Subject RE: [firebird-support] Unicode
Author Svend Meyland Nicolaisen
> -----Original Message-----
> From: David Johnson [mailto:d_johnson@...]
> Sent: 11. april 2005 15:28
> To:
> Subject: RE: [firebird-support] Unicode
> > What will it take to make FireBird implement correct
> dictionary sort
> > orders and upper/lower case mappings? There must be some
> fundamental
> > problem since it hasn't been done yet or what?
> >
> 1. A java-like model that separates localization from character set
> 2. True multi-byte character support
> Dictionary collation is not straightforward because language
> and culture must be taken into account. In English, accents
> on characters are not meaningful. In other languages, they
> are often not just accents, but completely different
> characters (Å in norwegian and swedish). Swiss expect
> accented characters after the end of the alphabet, while
> Germans expect them inline. In German, "ss" and "ß" should
> be considered identical. Spanish (Spain) and Spanish
> (Mexico) have different collations. Etcetera.
> In English, the collation problem is easy. Once you
> internationalize, which is the intent of Unicode, it becomes
> more complex.
> Track down the standards documents. There is a lengthy
> description of how to build collation algorithms for unicode.
> The issue is not with any single collation, but that every
> country and culture has its own expectations.

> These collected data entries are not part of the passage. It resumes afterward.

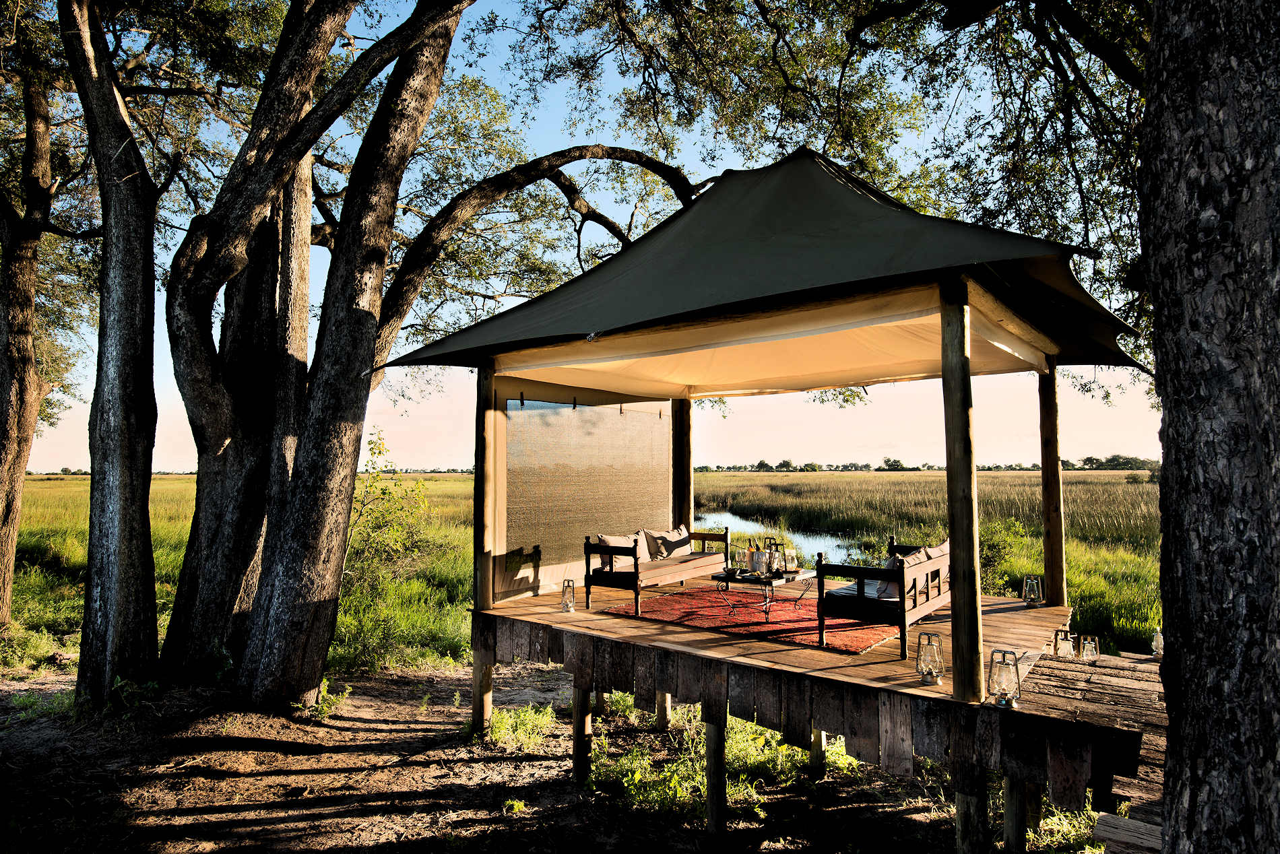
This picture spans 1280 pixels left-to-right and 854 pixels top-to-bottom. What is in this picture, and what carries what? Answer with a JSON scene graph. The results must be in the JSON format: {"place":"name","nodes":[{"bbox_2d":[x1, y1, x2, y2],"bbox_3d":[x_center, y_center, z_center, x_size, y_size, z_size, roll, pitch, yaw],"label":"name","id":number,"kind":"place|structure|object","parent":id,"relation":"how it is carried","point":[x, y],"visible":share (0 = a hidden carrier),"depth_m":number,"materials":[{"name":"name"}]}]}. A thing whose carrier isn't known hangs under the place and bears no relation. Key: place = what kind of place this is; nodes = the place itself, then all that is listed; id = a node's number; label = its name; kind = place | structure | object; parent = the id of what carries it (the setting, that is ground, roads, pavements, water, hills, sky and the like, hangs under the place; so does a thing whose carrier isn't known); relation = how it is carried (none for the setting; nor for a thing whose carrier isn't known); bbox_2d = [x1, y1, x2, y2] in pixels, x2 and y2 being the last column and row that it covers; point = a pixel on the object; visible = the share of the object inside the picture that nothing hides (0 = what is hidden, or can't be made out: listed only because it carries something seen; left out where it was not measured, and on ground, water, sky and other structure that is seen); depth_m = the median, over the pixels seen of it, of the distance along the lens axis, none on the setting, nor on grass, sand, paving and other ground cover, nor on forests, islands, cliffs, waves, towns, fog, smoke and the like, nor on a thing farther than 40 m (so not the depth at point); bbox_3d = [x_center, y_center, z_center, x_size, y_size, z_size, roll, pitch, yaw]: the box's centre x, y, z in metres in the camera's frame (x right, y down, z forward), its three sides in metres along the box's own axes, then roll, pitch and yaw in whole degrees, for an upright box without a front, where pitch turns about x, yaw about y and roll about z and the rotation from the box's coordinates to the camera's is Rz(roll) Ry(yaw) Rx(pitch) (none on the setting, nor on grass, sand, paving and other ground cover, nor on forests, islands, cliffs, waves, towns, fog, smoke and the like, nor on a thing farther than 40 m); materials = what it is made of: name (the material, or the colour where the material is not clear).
{"place":"outdoors","nodes":[
{"label":"outdoors","id":0,"kind":"place"},
{"bbox_2d":[0,658,1033,853],"label":"dirt ground","id":1,"kind":"structure","parent":0,"point":[404,678],"materials":[{"name":"brown soil"}]},
{"bbox_2d":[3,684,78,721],"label":"grass patch","id":2,"kind":"object","parent":1,"relation":"on","point":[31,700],"visible":0.56,"depth_m":6.53,"materials":[{"name":"green plant"}]},
{"bbox_2d":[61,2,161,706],"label":"tree","id":3,"kind":"object","parent":1,"relation":"on","point":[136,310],"visible":0.98,"depth_m":6.39,"materials":[{"name":"brown"}]},
{"bbox_2d":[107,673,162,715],"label":"plant","id":4,"kind":"object","parent":1,"relation":"on","point":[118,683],"visible":0.62,"depth_m":6.23,"materials":[{"name":"green plant"}]},
{"bbox_2d":[295,677,346,720],"bbox_3d":[-3.210,2.726,6.738,0.602,0.412,0.599,-3,-4,38],"label":"plant","id":5,"kind":"object","parent":1,"relation":"on","point":[324,683],"visible":0.59,"depth_m":6.69,"materials":[{"name":"green plant"}]},
{"bbox_2d":[159,0,695,699],"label":"tree","id":6,"kind":"object","parent":1,"relation":"on","point":[259,624],"visible":0.99,"depth_m":6.78,"materials":[{"name":"brown plant"}]},
{"bbox_2d":[472,654,493,735],"bbox_3d":[-1.518,2.776,6.521,0.204,1.279,0.202,-3,-4,38],"label":"wooden post","id":7,"kind":"object","parent":1,"relation":"on","point":[487,683],"visible":0.7,"depth_m":6.48,"materials":[{"name":"brown wood"}]},
{"bbox_2d":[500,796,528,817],"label":"plant","id":8,"kind":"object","parent":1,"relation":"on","point":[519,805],"visible":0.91,"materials":[{"name":"green plant"}]},
{"bbox_2d":[483,701,557,750],"bbox_3d":[-1.188,2.854,6.495,0.929,0.361,0.894,-3,-4,38],"label":"grass patch","id":9,"kind":"object","parent":1,"relation":"on","point":[502,731],"visible":0.66,"depth_m":6.44,"materials":[{"name":"green plant"}]},
{"bbox_2d":[572,681,592,784],"bbox_3d":[-0.486,2.808,5.781,0.168,1.385,0.171,-3,-4,38],"label":"wooden post","id":10,"kind":"object","parent":1,"relation":"on","point":[577,725],"visible":0.89,"depth_m":5.75,"materials":[{"name":"brown wood"}]},
{"bbox_2d":[592,686,606,716],"bbox_3d":[-0.450,2.840,6.964,0.202,0.934,0.201,-3,-4,38],"label":"wooden post","id":11,"kind":"object","parent":1,"relation":"on","point":[597,700],"visible":0.4,"depth_m":6.90,"materials":[{"name":"brown wood"}]},
{"bbox_2d":[655,691,672,729],"bbox_3d":[0.253,2.842,6.871,0.210,1.249,0.211,-3,-4,38],"label":"wooden post","id":12,"kind":"object","parent":1,"relation":"on","point":[667,700],"visible":0.5,"depth_m":6.80,"materials":[{"name":"brown wood"}]},
{"bbox_2d":[703,715,726,834],"bbox_3d":[0.556,2.782,4.966,0.170,1.411,0.172,-3,-4,38],"label":"wooden post","id":13,"kind":"object","parent":1,"relation":"on","point":[719,753],"visible":0.88,"depth_m":4.94,"materials":[{"name":"brown wood"}]},
{"bbox_2d":[590,699,860,822],"bbox_3d":[0.730,2.806,5.937,2.250,0.647,2.280,-3,-4,38],"label":"grass patch","id":14,"kind":"object","parent":1,"relation":"on","point":[735,753],"visible":0.44,"depth_m":5.59,"materials":[{"name":"green plant"}]},
{"bbox_2d":[474,580,1159,838],"bbox_3d":[1.552,2.126,6.252,5.836,0.542,4.122,-3,-4,38],"label":"wooden deck","id":15,"kind":"structure","parent":1,"relation":"on","point":[1060,608],"depth_m":4.68,"materials":[{"name":"brown wood"}]},
{"bbox_2d":[474,360,496,613],"bbox_3d":[-1.520,0.551,6.655,0.201,2.446,0.198,-3,-4,38],"label":"wooden post","id":16,"kind":"object","parent":15,"relation":"on","point":[484,454],"visible":0.87,"depth_m":6.60,"materials":[{"name":"brown wood"}]},
{"bbox_2d":[560,579,575,611],"bbox_3d":[-0.719,1.703,6.798,0.144,0.321,0.144,-3,-4,38],"label":"lantern","id":17,"kind":"object","parent":15,"relation":"on","point":[567,581],"visible":0.98,"depth_m":6.77,"materials":[{"name":"clear glass"}]},
{"bbox_2d":[581,524,730,615],"bbox_3d":[0.260,1.591,7.806,0.788,0.780,2.021,-3,-4,38],"label":"wooden bench","id":18,"kind":"object","parent":15,"relation":"on","point":[589,581],"visible":0.93,"depth_m":7.40,"materials":[{"name":"brown wood"}]},
{"bbox_2d":[595,532,648,568],"bbox_3d":[-0.177,1.421,7.580,0.286,0.416,0.717,-3,-4,38],"label":"cushion","id":19,"kind":"object","parent":18,"relation":"on","point":[612,541],"visible":0.63,"depth_m":7.51,"materials":[{"name":"beige fabric"}]},
{"bbox_2d":[640,525,692,560],"bbox_3d":[0.347,1.462,8.254,0.297,0.415,0.735,-3,-4,38],"label":"cushion","id":20,"kind":"object","parent":18,"relation":"on","point":[677,539],"visible":0.85,"depth_m":8.14,"materials":[{"name":"fabric"}]},
{"bbox_2d":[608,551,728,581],"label":"seat cushion","id":21,"kind":"object","parent":18,"relation":"on","point":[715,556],"visible":0.62,"depth_m":7.65,"materials":[{"name":"fabric"}]},
{"bbox_2d":[673,399,693,535],"bbox_3d":[0.557,0.703,8.631,0.225,2.782,0.216,-3,-4,38],"label":"wooden post","id":22,"kind":"object","parent":15,"relation":"on","point":[687,469],"visible":0.6,"depth_m":8.58,"materials":[{"name":"brown wood"}]},
{"bbox_2d":[600,587,898,652],"bbox_3d":[1.263,1.958,7.112,2.726,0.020,2.286,-3,-4,38],"label":"red rug","id":23,"kind":"object","parent":15,"relation":"on","point":[665,601],"visible":0.85,"depth_m":6.76,"materials":[{"name":"red carpet"}]},
{"bbox_2d":[713,565,809,622],"bbox_3d":[1.332,1.770,7.152,0.744,0.439,1.229,-3,-4,38],"label":"coffee table","id":24,"kind":"object","parent":23,"relation":"on","point":[792,579],"visible":0.69,"depth_m":6.93,"materials":[{"name":"black metal"}]},
{"bbox_2d":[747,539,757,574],"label":"bottle","id":25,"kind":"object","parent":24,"relation":"on","point":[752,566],"visible":0.99,"depth_m":7.13,"materials":[{"name":"glass"}]},
{"bbox_2d":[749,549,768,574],"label":"ice bucket","id":26,"kind":"object","parent":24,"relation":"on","point":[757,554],"visible":0.97,"depth_m":7.07,"materials":[{"name":"silver metal"}]},
{"bbox_2d":[724,567,801,580],"bbox_3d":[1.275,1.535,7.080,0.533,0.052,0.441,-3,-4,38],"label":"tray","id":27,"kind":"object","parent":24,"relation":"on","point":[782,574],"visible":0.66,"depth_m":6.98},
{"bbox_2d":[765,537,786,572],"bbox_3d":[1.484,1.410,7.376,0.176,0.382,0.172,-3,-4,38],"label":"lantern","id":28,"kind":"object","parent":24,"relation":"on","point":[780,566],"visible":0.86,"depth_m":7.34,"materials":[{"name":"black metal"}]},
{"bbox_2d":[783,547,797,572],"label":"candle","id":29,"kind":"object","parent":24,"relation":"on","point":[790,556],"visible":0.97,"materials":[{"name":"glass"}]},
{"bbox_2d":[815,536,950,657],"bbox_3d":[2.386,1.517,6.285,0.797,0.768,1.920,-3,-4,38],"label":"wooden bench","id":30,"kind":"object","parent":15,"relation":"on","point":[870,616],"visible":0.76,"depth_m":5.73,"materials":[{"name":"brown wood"}]},
{"bbox_2d":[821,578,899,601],"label":"seat cushion","id":31,"kind":"object","parent":30,"relation":"on","point":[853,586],"visible":0.39,"depth_m":5.96,"materials":[{"name":"fabric"}]},
{"bbox_2d":[873,549,926,600],"bbox_3d":[2.368,1.364,6.145,0.297,0.409,0.589,-3,-4,38],"label":"cushion","id":32,"kind":"object","parent":30,"relation":"on","point":[890,589],"visible":0.47,"depth_m":6.01,"materials":[{"name":"grey fabric"}]},
{"bbox_2d":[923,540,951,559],"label":"cushion","id":33,"kind":"object","parent":30,"relation":"on","point":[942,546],"visible":0.28,"depth_m":6.46,"materials":[{"name":"fabric"}]},
{"bbox_2d":[915,629,945,684],"bbox_3d":[1.963,1.555,4.563,0.175,0.356,0.176,-3,-4,38],"label":"lantern","id":34,"kind":"object","parent":15,"relation":"on","point":[928,673],"visible":0.99,"depth_m":4.53,"materials":[{"name":"clear glass"}]},
{"bbox_2d":[939,282,982,699],"bbox_3d":[1.956,0.375,4.130,0.210,2.431,0.204,-3,-4,38],"label":"wooden post","id":35,"kind":"object","parent":15,"relation":"on","point":[960,641],"visible":0.99,"depth_m":4.08,"materials":[{"name":"brown wood"}]},
{"bbox_2d":[373,150,1146,388],"bbox_3d":[1.112,-1.297,6.196,5.982,1.912,4.963,-3,-4,38],"label":"tent canopy","id":36,"kind":"object","parent":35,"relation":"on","point":[872,203],"visible":0.91,"depth_m":5.18,"materials":[{"name":"fabric"}]},
{"bbox_2d":[498,387,673,597],"bbox_3d":[-0.523,0.667,7.930,0.115,2.226,2.906,-3,-4,38],"label":"screen","id":37,"kind":"object","parent":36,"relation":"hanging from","point":[659,499],"visible":0.83,"depth_m":7.67,"materials":[{"name":"beige fabric"}]},
{"bbox_2d":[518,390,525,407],"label":"hook","id":38,"kind":"object","parent":37,"relation":"attached to","point":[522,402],"visible":0.97,"depth_m":7.27,"materials":[{"name":"black"}]},
{"bbox_2d":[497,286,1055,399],"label":"shade","id":39,"kind":"object","parent":36,"relation":"hanging from","point":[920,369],"visible":0.76,"depth_m":6.34,"materials":[{"name":"beige fabric"}]},
{"bbox_2d":[986,648,1021,707],"bbox_3d":[2.237,1.544,4.157,0.174,0.349,0.175,-3,-4,38],"label":"lantern","id":40,"kind":"object","parent":15,"relation":"on","point":[998,690],"visible":0.99,"depth_m":4.12,"materials":[{"name":"clear glass"}]},
{"bbox_2d":[1021,575,1042,606],"bbox_3d":[3.977,1.667,6.850,0.175,0.317,0.176,-3,-4,38],"label":"lantern","id":41,"kind":"object","parent":15,"relation":"on","point":[1028,591],"visible":0.99,"depth_m":6.81,"materials":[{"name":"clear glass"}]},
{"bbox_2d":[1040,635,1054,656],"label":"lantern","id":42,"kind":"object","parent":15,"relation":"on","point":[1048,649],"visible":0.79,"depth_m":5.35,"materials":[{"name":"clear glass"}]},
{"bbox_2d":[1038,361,1066,604],"bbox_3d":[4.020,0.515,6.596,0.205,2.450,0.184,-3,-4,38],"label":"wooden post","id":43,"kind":"object","parent":15,"relation":"on","point":[1050,501],"visible":0.89,"depth_m":6.55,"materials":[{"name":"brown wood"}]},
{"bbox_2d":[1052,628,1076,659],"bbox_3d":[3.260,1.675,5.182,0.151,0.239,0.151,-3,-4,38],"label":"lantern","id":44,"kind":"object","parent":15,"relation":"on","point":[1066,653],"visible":0.98,"depth_m":5.15,"materials":[{"name":"clear glass"}]},
{"bbox_2d":[1079,634,1100,661],"bbox_3d":[3.425,1.696,5.147,0.136,0.205,0.136,-3,-4,38],"label":"lantern","id":45,"kind":"object","parent":15,"relation":"on","point":[1085,649],"visible":0.99,"depth_m":5.12,"materials":[{"name":"clear glass"}]},
{"bbox_2d":[1150,629,1164,657],"bbox_3d":[4.127,1.718,5.351,0.143,0.247,0.144,-3,-4,38],"label":"lantern","id":46,"kind":"object","parent":15,"relation":"on","point":[1155,643],"visible":0.69,"depth_m":5.33,"materials":[{"name":"glass"}]},
{"bbox_2d":[808,728,826,778],"bbox_3d":[1.535,2.795,5.911,0.191,1.191,0.195,-3,-4,38],"label":"wooden post","id":47,"kind":"object","parent":1,"relation":"on","point":[817,736],"visible":0.5,"depth_m":5.85,"materials":[{"name":"brown wood"}]},
{"bbox_2d":[952,770,990,853],"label":"wooden post","id":48,"kind":"object","parent":1,"relation":"on","point":[963,833],"visible":0.91,"depth_m":4.02,"materials":[{"name":"brown wood"}]},
{"bbox_2d":[1002,774,1029,853],"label":"wooden post","id":49,"kind":"object","parent":1,"relation":"on","point":[1010,790],"visible":0.7,"depth_m":4.39,"materials":[{"name":"brown wood"}]},
{"bbox_2d":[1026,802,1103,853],"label":"grass patch","id":50,"kind":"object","parent":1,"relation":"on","point":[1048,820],"visible":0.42,"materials":[{"name":"green plant"}]},
{"bbox_2d":[6,0,1160,467],"label":"sky","id":51,"kind":"structure","parent":0,"point":[614,240],"materials":[{"name":"blue"}]},
{"bbox_2d":[2,472,1170,675],"label":"grass field","id":52,"kind":"structure","parent":0,"point":[153,484],"materials":[{"name":"green plant"}]},
{"bbox_2d":[0,58,63,627],"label":"tree","id":53,"kind":"object","parent":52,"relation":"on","point":[6,484],"visible":0.99,"depth_m":9.15,"materials":[{"name":"brown"}]},
{"bbox_2d":[340,428,438,666],"bbox_3d":[-3.720,1.745,9.635,2.018,3.258,1.953,-3,-4,38],"label":"shrub","id":54,"kind":"object","parent":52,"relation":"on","point":[366,492],"visible":0.71,"depth_m":9.52,"materials":[{"name":"green plant"}]},
{"bbox_2d":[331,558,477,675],"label":"shrub","id":55,"kind":"object","parent":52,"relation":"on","point":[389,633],"visible":0.56,"depth_m":8.86,"materials":[{"name":"green plant"}]},
{"bbox_2d":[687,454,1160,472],"label":"tree line","id":56,"kind":"object","parent":52,"relation":"on","point":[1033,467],"visible":0.45,"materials":[{"name":"plant"}]},
{"bbox_2d":[976,514,1032,592],"bbox_3d":[6.465,2.448,12.555,1.780,1.723,1.819,-3,-4,38],"label":"shrub","id":57,"kind":"object","parent":52,"relation":"on","point":[995,549],"visible":0.5,"depth_m":12.30,"materials":[{"name":"green plant"}]},
{"bbox_2d":[698,505,866,568],"label":"water","id":58,"kind":"structure","parent":0,"point":[745,526],"materials":[{"name":"liquid"}]},
{"bbox_2d":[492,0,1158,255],"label":"tree branches","id":59,"kind":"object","parent":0,"point":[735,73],"visible":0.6,"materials":[{"name":"green plant"}]},
{"bbox_2d":[1029,649,1168,853],"label":"wooden walkway","id":60,"kind":"structure","parent":0,"point":[1098,828],"materials":[{"name":"brown wood"}]},
{"bbox_2d":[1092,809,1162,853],"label":"wooden step","id":61,"kind":"structure","parent":0,"point":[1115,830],"depth_m":3.29,"materials":[{"name":"brown wood"}]},
{"bbox_2d":[1139,0,1279,853],"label":"tree trunk","id":62,"kind":"object","parent":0,"point":[1161,352],"visible":0.98,"materials":[{"name":"wood"}]}
]}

Thank you for the explanation. :-)

> > I have no problems representing Unicode with widestrings in other
> > applications so as I've said with the correct character set
> > representation conversion it must be possible to use
> widestrings with FireBird.
> >
> You can represent up to 14 bits of code points in 2 bytes (2
> bits are used to indicate that the first byte is one byte of
> a two byte pair).
> However, you cannot 21 bits of code points, which is the
> minimum representation for a minimum UTF-8 compliant
> character encoding.
> Full UTF-8 compliance demands features that do not exist in
> some implementations (which extend the potential space
> requirements to 6 bytes per character). Since they are
> generally not needed, they are often ignored. So far as I
> know, no one has established the code points for egyptian
> hieroglyphics.

OK, I wasn’t aware that Unicode reached beyond 16-bits, but now when I read
the latest specification I see that Unicode indeed compromises up to 21 bits
in the range 0x000000 to 0x10FFFF.

Widestrings are encoded in UCS-2 format and if you are careful with which
API functions you are using you can use widestrings encoded as UTF-16.
Widestrings can therefore represent up to 16 bits of code points in UCS-2
format and the full Unicode range in UTF-16. The Windows API can be used to
display widestrings encoded in UTF-16 if it is enabled on the system and the
necessary fonts are available.